* Records to process
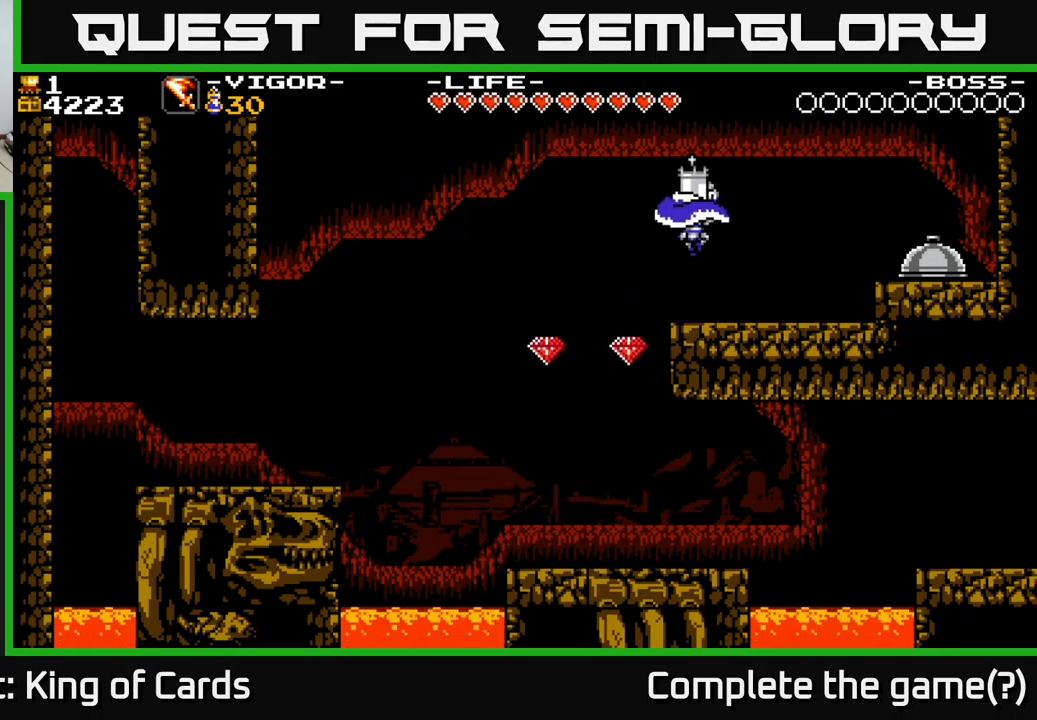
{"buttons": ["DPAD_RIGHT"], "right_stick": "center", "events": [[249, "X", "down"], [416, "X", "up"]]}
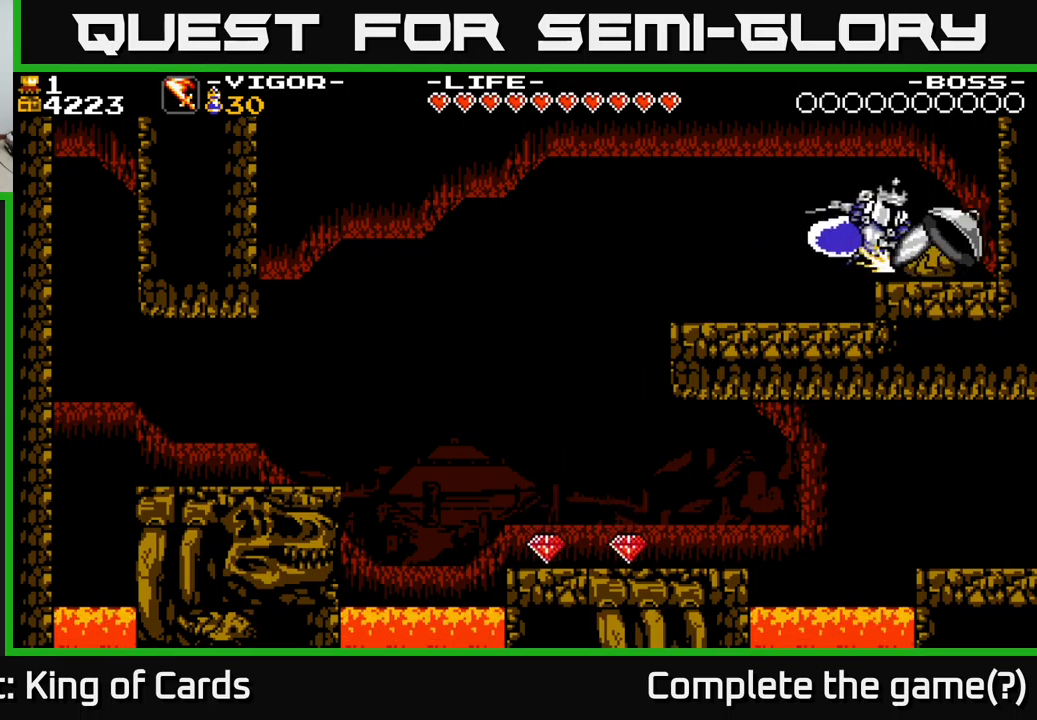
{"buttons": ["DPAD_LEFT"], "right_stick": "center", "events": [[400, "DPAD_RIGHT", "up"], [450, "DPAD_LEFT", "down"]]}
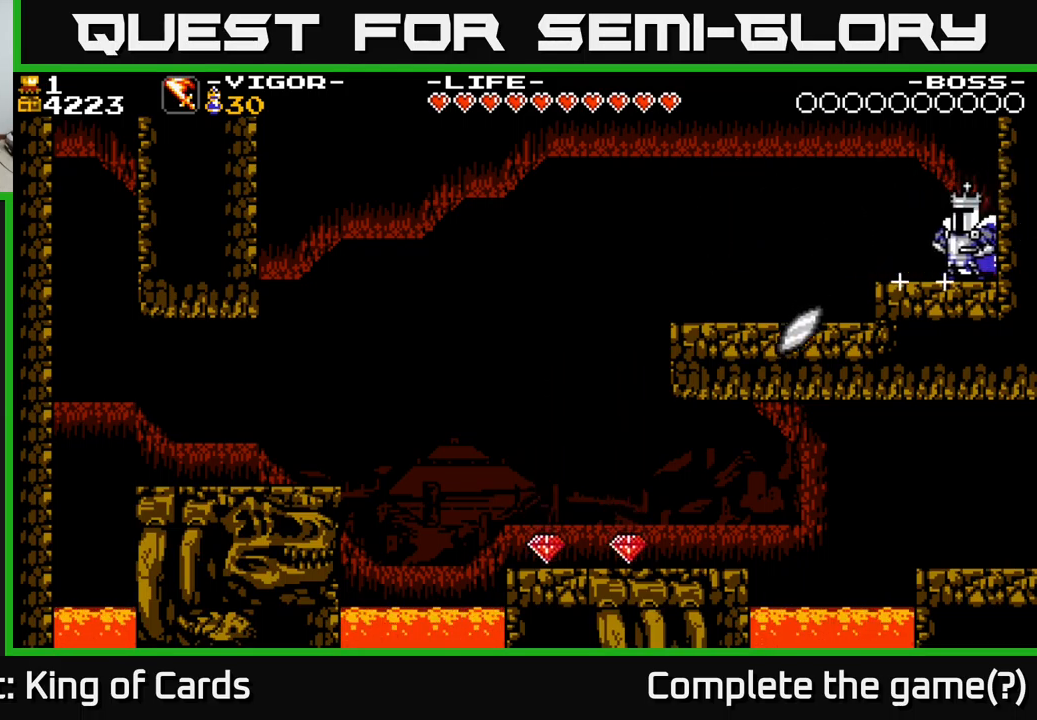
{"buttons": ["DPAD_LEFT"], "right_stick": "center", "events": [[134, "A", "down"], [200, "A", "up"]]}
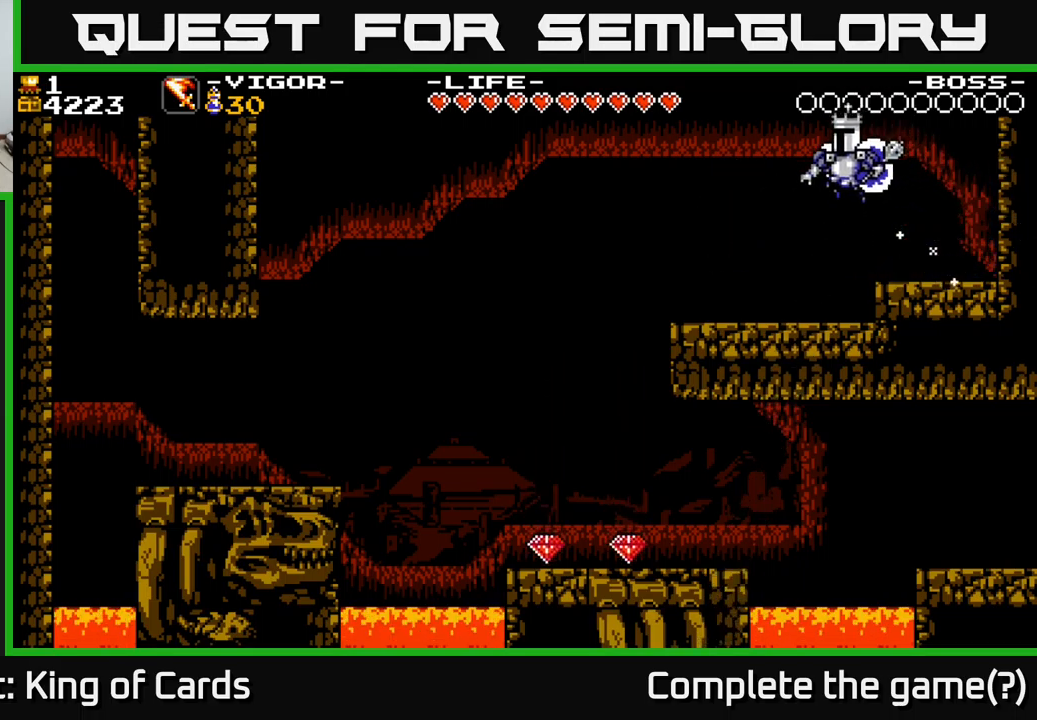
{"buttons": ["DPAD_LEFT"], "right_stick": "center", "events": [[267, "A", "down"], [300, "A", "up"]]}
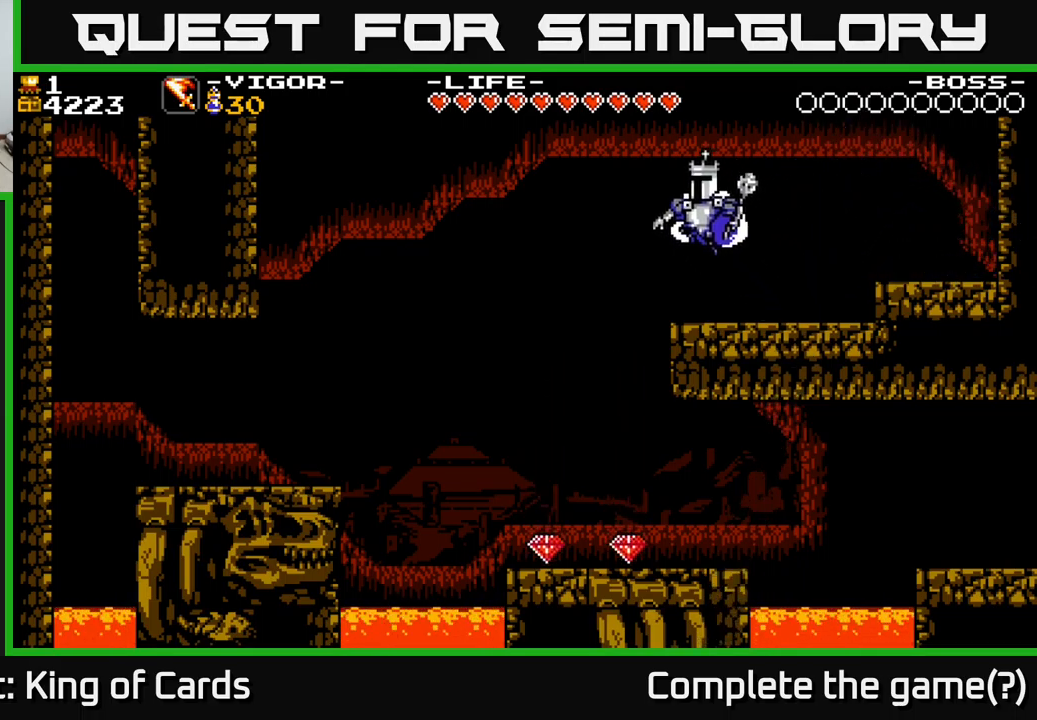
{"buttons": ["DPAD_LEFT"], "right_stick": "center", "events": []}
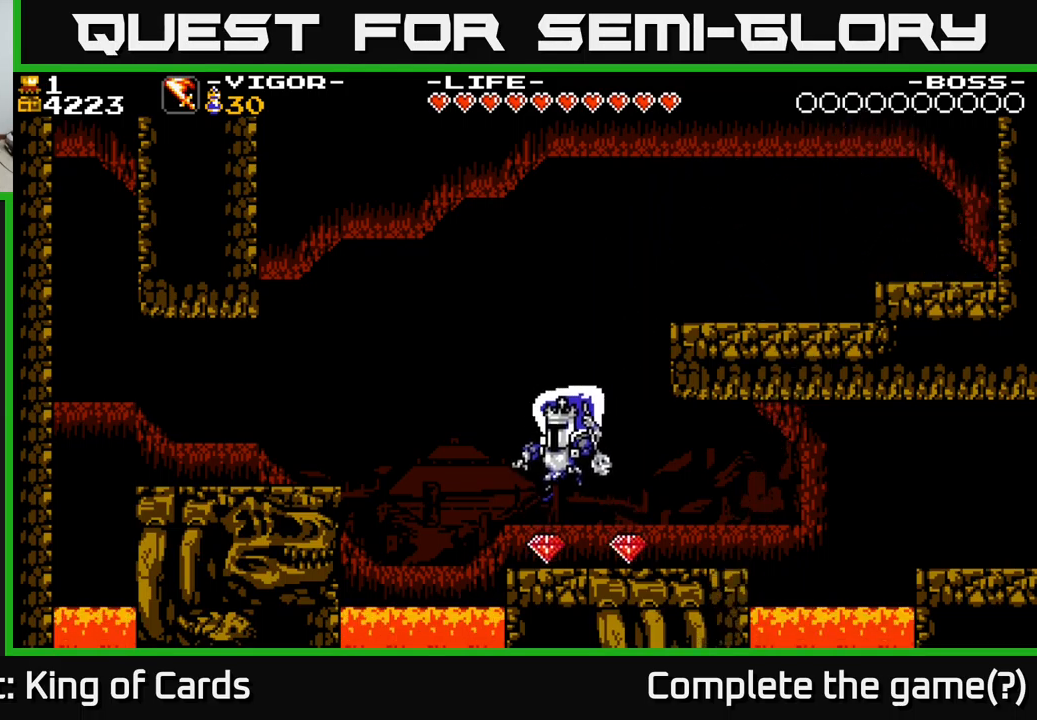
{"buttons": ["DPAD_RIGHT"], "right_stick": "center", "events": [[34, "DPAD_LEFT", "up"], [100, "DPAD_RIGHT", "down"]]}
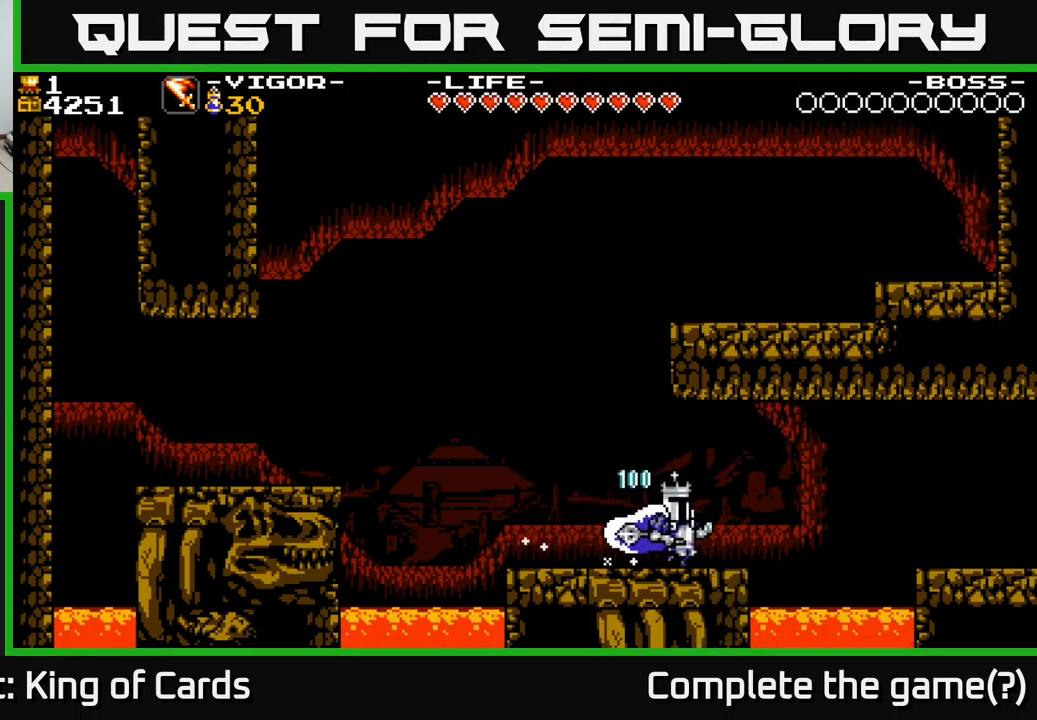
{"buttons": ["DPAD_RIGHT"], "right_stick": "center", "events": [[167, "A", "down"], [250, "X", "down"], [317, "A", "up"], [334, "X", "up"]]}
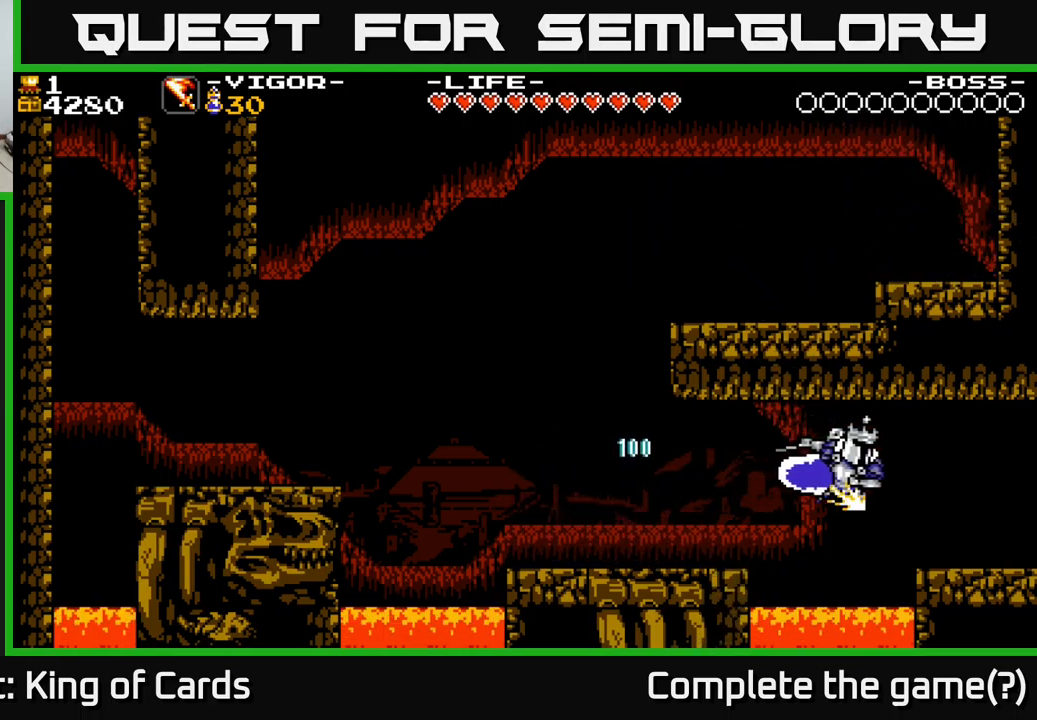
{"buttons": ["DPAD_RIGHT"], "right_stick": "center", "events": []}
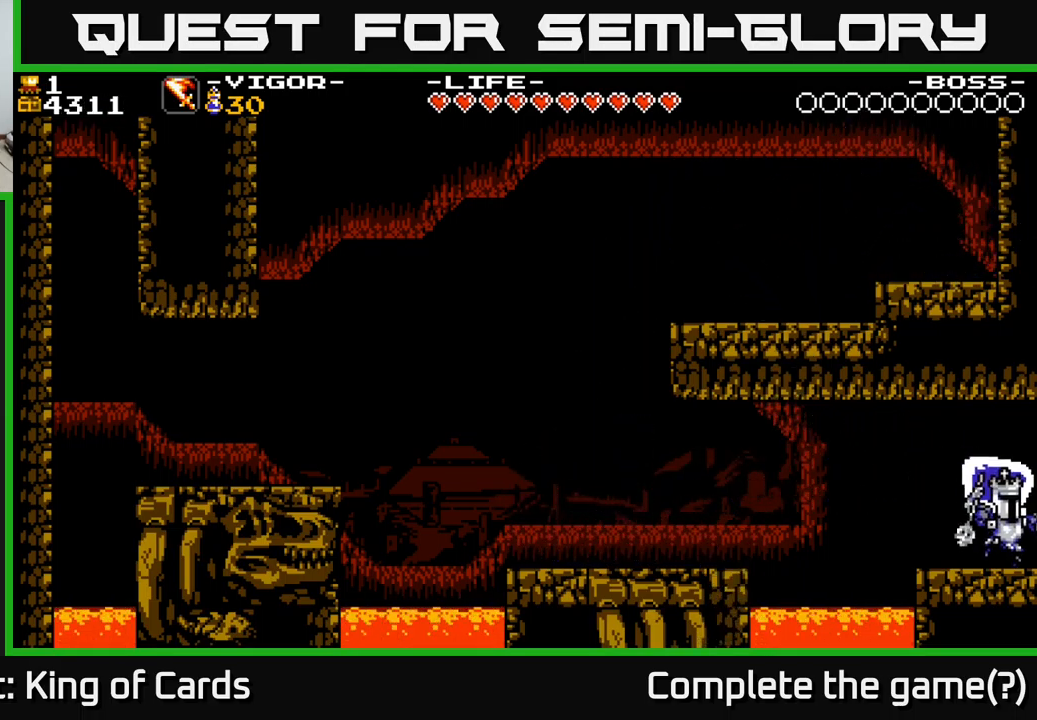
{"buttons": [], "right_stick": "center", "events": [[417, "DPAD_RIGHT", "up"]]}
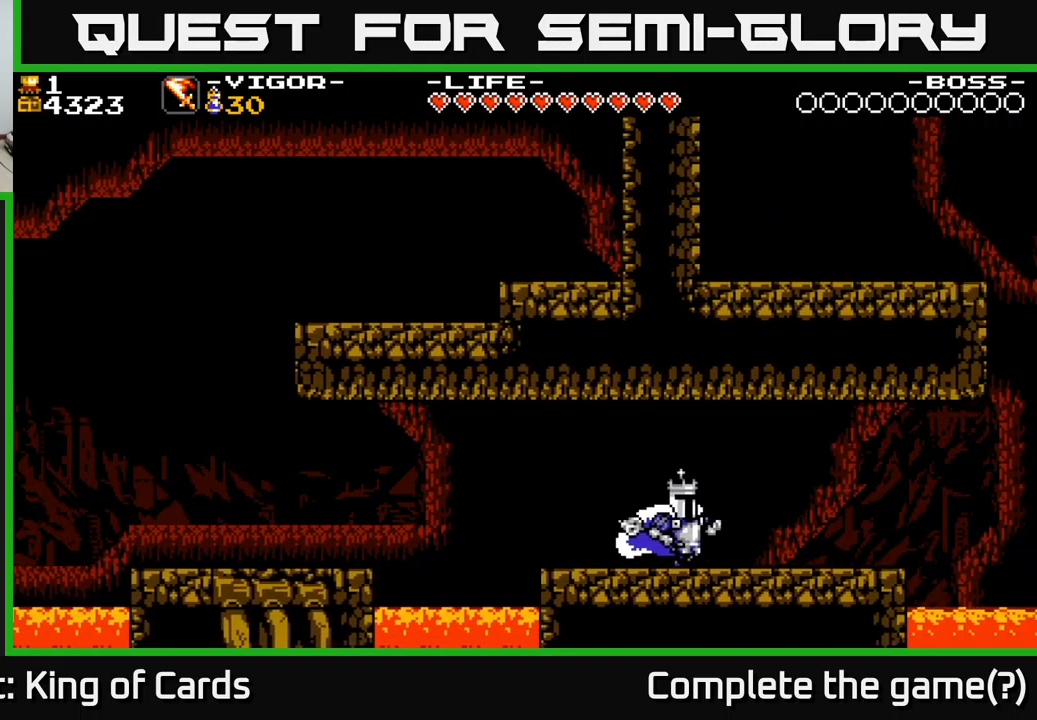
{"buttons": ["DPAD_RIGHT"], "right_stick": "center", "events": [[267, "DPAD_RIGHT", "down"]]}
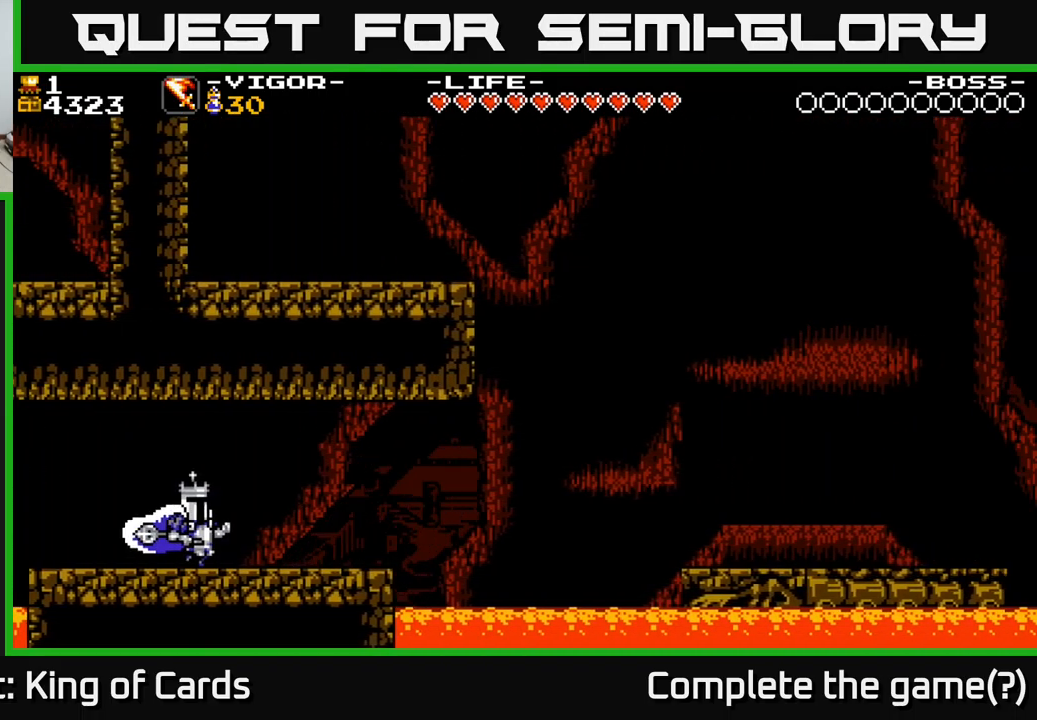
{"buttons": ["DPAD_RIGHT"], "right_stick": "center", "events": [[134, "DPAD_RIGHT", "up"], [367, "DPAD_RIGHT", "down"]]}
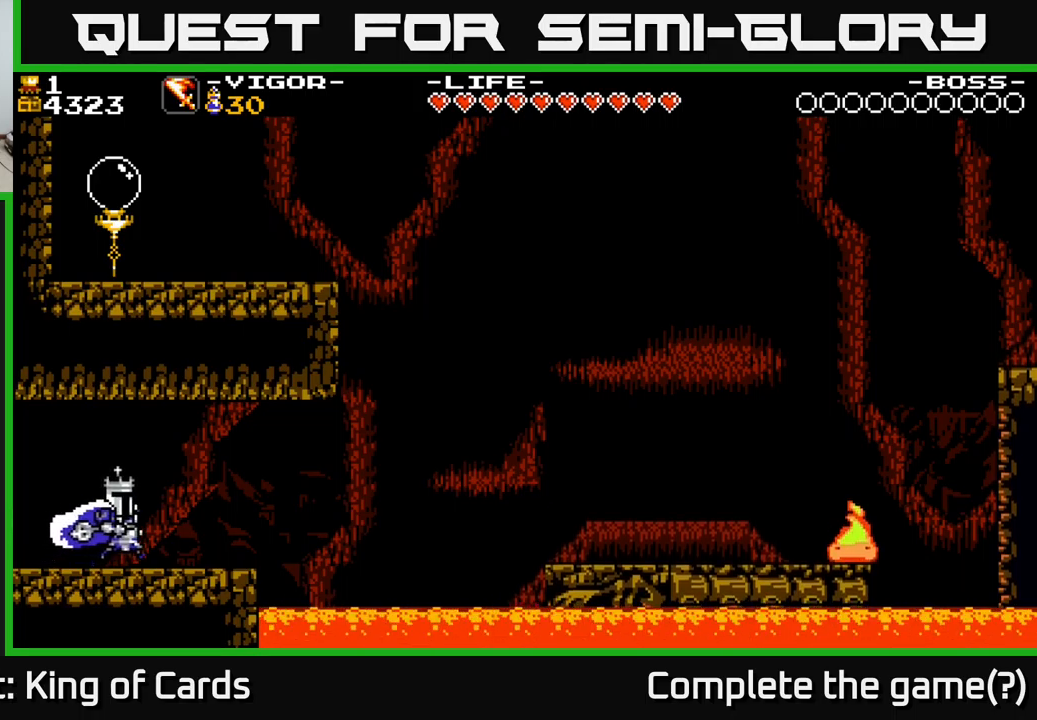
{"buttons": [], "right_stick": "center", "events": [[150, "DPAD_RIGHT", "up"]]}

* Work instructions
Produce a verbatim copy of every entry, excluding pictures.

* Response to the exercise
{"buttons": ["DPAD_RIGHT"], "right_stick": "center", "events": [[249, "X", "down"], [416, "X", "up"]]}
{"buttons": ["DPAD_LEFT"], "right_stick": "center", "events": [[400, "DPAD_RIGHT", "up"], [450, "DPAD_LEFT", "down"]]}
{"buttons": ["DPAD_LEFT"], "right_stick": "center", "events": [[134, "A", "down"], [200, "A", "up"]]}
{"buttons": ["DPAD_LEFT"], "right_stick": "center", "events": [[267, "A", "down"], [300, "A", "up"]]}
{"buttons": ["DPAD_LEFT"], "right_stick": "center", "events": []}
{"buttons": ["DPAD_RIGHT"], "right_stick": "center", "events": [[34, "DPAD_LEFT", "up"], [100, "DPAD_RIGHT", "down"]]}
{"buttons": ["DPAD_RIGHT"], "right_stick": "center", "events": [[167, "A", "down"], [250, "X", "down"], [317, "A", "up"], [334, "X", "up"]]}
{"buttons": ["DPAD_RIGHT"], "right_stick": "center", "events": []}
{"buttons": [], "right_stick": "center", "events": [[417, "DPAD_RIGHT", "up"]]}
{"buttons": ["DPAD_RIGHT"], "right_stick": "center", "events": [[267, "DPAD_RIGHT", "down"]]}
{"buttons": ["DPAD_RIGHT"], "right_stick": "center", "events": [[134, "DPAD_RIGHT", "up"], [367, "DPAD_RIGHT", "down"]]}
{"buttons": [], "right_stick": "center", "events": [[150, "DPAD_RIGHT", "up"]]}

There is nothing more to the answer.